NextConf 2024: Empowering the developer.
Yesterday was NextConf 2024, Vercel's conference centered around its Open Source framework, Next.js, for building modern web applications. Keep in mind that I have a bias now since I work at Vercel, but I have been a fan of Next.js long before I joined the team and have used it in many production settings. The Next.js framework is iterating and improving to give top-tier performance while providing a fluid and enjoyable developer experience. Since I am only 3 days into my new role, I was just as new to the information as the community, and I wanted to share my thoughts from what I learned.
Self Hosting
Lee walked us through the new Next.js Org on GitHub, where it showcases different deployment strategies for vendors and platforms outside Vercel. It was something the community has constantly brough up, the idea that "Next.js is hard to self-host". However, my opinion is that it is not hard to self-host, but the what doesn't work out of the box when I self-host compared to Vercel came off as gatekeeping. I think Vercel is hearing the community's request for more support and delivered tangible results (the templates) as well as documentation updates.
Caching
HIT MISS MISS MISS - Delba gave a demo, introducing the upcoming caching apis that will be available, moving Next.js closer to its Partial Pre-rendering strategy. I think this iteration is giving a cleaner API that matches the directives pattern like "use server"
and "use client"
while giving functional helpers to set revalidation strategies, bringing the "opt-in" directly to your code. Next.js 15 also has changed its default behavior to opt-in to caching (vs previous versions caching GET requests "automagically"). This is a big change, but I think it is absolutely the right one (I'm someone who prefers to be explicit in my optimizations). This way, an application and it's team are explicit in it's caching strategy and I think also lowers the entry to understanding caching to newer developers.
Documentation refresh and commitments
Next.js has a lot of documentation around the framework: concepts, apis, and even a learning platform. The documentation is the main source for consumption when it comes to Next.js. It was announced that the documentation introduced versioning, and the team is revamping the documentation around things like self hosting. This helps lower the entry to understanding Next.js as a framework and how it is really positioned to be ecosystem agnostic. I think that this is a huge win for the community, and opens the door for new documentation to lead to empowerment!
What I would love to see next
My background and passion is developer enablement, and lowering the entry to build.

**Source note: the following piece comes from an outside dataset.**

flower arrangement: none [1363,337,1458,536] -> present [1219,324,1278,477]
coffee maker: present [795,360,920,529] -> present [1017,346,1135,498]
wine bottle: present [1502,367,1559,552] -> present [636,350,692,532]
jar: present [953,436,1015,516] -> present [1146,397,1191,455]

I want a brand new engineer to be able to utilize the documentation and be able to understand the "mental model" of Next.js with its core standards. My agency life had developer roll on and off teams, learning new tools weekly. I think having an approachable and digestable documentation pattern is key to empowering the developer to gain comfortability with the framework. With that, I would enjoy seeing some improvements to help the documentation be more approachable for higher level concepts new to developers.
- preferences and examples on approaching caching patterns in Next.js (data vs component vs page). This makes its easier to relate and see the effects of the different levels of caching and how it relates to infrastructure.
- Update verbage or configuration options around cache size limit warning. I think this is something will natually be addressed, but currently not being able to control that for self-hosting has been annoying for some.
- The "mental model" of core Next.js. I think there are enough fundamentals of Next.js when creating a layout, page, component that there could be a digestible page to talk about the high level architecture of a typical Next page. This could talk about the entrypoint of middleware, layout vs page, caching and rendering strategies, and how to think about the data fetching lifecycle.
Conclusion
Remembering these are just my thoughts, I think NextConf was successful at putting the developer in the driver seat with more tools to empower their apps. Next.js is providing more tooling for the community to own their deployments, being Vercel or their own infrastructure. The focus on caching control and quality of life improvements for this I think is going to be great and allow Next.js to set itself up nicely for Partial Pre-Rendering while giving finer more explicit control of what and when to cache. I'm excited for this year with Next.js and I hope the community sees the effort Vercel is putting into the framework, the documentation, and the community itself.